Requests:
• a. List each word in the domain tasting article that is directly followed by a bracketed footnote number, and give that number with it.
• b. From the domain tasting article, extract everything from "Comparing Solutions to" down to "prefer the former.", word for word.
• c. Continue the article on domain tasting from the point where it stops.

Text excerpt:
--- Begin ---

Comparing Solutions to Repugnant Domain Tasting

Alex Tajirian
December 11, 2007

Abstract

We group current proposals into before and after registration solutions. Taking revenue and risk into consideration, our view is that registrants and registrars prefer the former.

Introduction

IP-related domain tasting[1] is a repugnant[2] act that also generates a negative externality. It is beyond distasteful and inappropriate. The labeling is not a matter of semantics, but has important implications for designing desirable solutions.[3]

Why is the use of brands in domain name repugnant, while infringing on IP has been ongoing in the patent world without any public revulsion? In fact, under certain circumstances, it is in the patent owner’s interest to allow infringement[4]

One possibility is that people don’t know about the legal structures that encourage patent infringements. Or people may see patent infringements as a business matter and therefore subject to recognized laws.

--- End ---

Dataset entries:
--- Begin ---

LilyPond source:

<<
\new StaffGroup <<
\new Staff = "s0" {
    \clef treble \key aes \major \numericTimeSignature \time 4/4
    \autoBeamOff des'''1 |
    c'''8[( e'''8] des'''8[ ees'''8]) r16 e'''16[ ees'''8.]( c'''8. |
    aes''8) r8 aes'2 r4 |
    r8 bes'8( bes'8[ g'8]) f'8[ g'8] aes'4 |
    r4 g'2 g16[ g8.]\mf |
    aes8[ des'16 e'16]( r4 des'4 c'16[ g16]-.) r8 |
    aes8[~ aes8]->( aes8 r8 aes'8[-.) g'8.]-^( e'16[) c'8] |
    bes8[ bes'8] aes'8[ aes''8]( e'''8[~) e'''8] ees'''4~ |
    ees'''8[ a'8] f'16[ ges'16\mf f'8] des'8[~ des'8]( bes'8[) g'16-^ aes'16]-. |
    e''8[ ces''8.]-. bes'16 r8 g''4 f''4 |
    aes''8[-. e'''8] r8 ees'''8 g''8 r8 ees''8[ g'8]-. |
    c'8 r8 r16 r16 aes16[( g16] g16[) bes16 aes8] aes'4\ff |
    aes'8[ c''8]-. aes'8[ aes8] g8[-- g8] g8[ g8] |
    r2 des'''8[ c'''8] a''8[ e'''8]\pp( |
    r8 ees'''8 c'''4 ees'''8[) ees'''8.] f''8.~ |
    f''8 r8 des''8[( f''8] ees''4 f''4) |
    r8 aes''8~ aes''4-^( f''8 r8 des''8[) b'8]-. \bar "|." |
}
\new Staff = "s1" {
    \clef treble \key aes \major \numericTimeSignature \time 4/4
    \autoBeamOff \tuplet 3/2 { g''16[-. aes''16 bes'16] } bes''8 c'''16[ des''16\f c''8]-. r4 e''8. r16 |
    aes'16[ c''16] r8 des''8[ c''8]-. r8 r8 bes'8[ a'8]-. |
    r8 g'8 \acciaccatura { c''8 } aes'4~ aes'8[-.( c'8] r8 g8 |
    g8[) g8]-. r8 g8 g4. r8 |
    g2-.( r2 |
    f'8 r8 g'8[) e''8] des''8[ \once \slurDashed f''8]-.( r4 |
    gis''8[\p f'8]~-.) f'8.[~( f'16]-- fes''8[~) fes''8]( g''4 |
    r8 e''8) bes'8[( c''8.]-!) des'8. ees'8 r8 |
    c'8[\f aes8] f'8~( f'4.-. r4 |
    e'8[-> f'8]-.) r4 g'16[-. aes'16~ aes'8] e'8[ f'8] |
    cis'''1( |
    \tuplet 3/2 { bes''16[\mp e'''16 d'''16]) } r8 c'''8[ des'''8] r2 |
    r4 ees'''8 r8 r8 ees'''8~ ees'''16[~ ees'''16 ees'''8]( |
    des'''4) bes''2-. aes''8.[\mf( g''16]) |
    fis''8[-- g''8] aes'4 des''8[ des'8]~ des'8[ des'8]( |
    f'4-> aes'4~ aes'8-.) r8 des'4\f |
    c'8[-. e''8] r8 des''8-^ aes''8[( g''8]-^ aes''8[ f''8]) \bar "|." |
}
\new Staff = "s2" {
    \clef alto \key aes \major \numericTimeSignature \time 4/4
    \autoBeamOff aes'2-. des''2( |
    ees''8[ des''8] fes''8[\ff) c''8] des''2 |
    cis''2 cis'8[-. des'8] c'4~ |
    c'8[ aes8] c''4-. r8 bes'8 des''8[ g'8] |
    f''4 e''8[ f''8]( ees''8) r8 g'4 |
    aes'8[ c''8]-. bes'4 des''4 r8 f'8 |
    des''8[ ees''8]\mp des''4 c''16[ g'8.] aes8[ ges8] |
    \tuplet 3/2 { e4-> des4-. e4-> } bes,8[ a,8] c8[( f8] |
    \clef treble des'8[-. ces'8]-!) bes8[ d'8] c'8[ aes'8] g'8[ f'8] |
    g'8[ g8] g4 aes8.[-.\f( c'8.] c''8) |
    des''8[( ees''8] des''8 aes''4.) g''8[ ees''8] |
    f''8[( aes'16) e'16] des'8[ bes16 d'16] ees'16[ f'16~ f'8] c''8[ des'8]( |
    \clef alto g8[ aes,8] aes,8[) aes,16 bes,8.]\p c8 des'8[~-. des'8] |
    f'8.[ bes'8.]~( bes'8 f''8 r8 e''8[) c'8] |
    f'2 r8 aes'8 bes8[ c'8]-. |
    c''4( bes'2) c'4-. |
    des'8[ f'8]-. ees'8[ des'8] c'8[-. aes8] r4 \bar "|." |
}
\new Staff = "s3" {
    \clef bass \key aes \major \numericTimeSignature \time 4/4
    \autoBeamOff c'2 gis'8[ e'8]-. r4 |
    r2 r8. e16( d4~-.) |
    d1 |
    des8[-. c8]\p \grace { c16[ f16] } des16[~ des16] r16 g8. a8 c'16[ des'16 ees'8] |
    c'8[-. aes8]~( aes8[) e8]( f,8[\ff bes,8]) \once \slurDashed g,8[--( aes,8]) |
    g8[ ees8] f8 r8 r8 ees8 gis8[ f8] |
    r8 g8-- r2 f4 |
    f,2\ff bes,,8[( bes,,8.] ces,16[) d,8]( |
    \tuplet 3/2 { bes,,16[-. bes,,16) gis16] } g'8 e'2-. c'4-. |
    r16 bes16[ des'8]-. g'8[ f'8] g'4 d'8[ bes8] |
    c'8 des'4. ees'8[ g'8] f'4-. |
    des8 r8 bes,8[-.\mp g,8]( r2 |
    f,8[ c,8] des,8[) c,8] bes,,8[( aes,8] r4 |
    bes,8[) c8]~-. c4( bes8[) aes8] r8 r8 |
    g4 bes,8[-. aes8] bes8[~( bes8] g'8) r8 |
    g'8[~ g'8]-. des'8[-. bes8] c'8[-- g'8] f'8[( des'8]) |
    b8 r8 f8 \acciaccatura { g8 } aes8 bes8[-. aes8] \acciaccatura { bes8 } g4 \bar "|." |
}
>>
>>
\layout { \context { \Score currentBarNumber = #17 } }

--- End ---

Set of answers:
• a.
- tasting [1]
- repugnant [2]
- solutions [3]
- infringement [4]

• b.
Comparing Solutions to Repugnant Domain Tasting

Alex Tajirian
December 11, 2007

Abstract

We group current proposals into before and after registration solutions. Taking revenue and risk into consideration, our view is that registrants and registrars prefer the former.

• c.
Those outraged by domain name infringement may be feeling the pain of reduced bottom lines. Maybe it looks like the violations are spreading everywhere, or that we’re headed on a slippery slope toward large-scale infringements of personal names.

Analysis of Current Solutions

To determine preferences of domainers and registrars for the currently proposed solutions, we group them based on whether the solution’s full cost/revenue is known before or after a domain registration is approved. For each group, we examine two proposed solutions.

Before Registration Solutions:

    1. A clearinghouse[5]
    2. Selling registration refund insurance[6]

Each approach has its strengths. The clearinghouse solution attacks repugnancy directly, resolves potential infringements before a registration request is approved, and also has benefits to IP-conscious registrants. The insurance refund helps dampen tasting in general. But for either to work, we must eliminate the registration grace period and provide cancellation insurance. That in turn would (a) eliminate the subsidy domainers give tasters, (b) avoid an uproar by registrants over their inability to get refunds for unintended registration errors, and (c) create a revenue incentive for ICANN to abolish the currently lucrative grace period.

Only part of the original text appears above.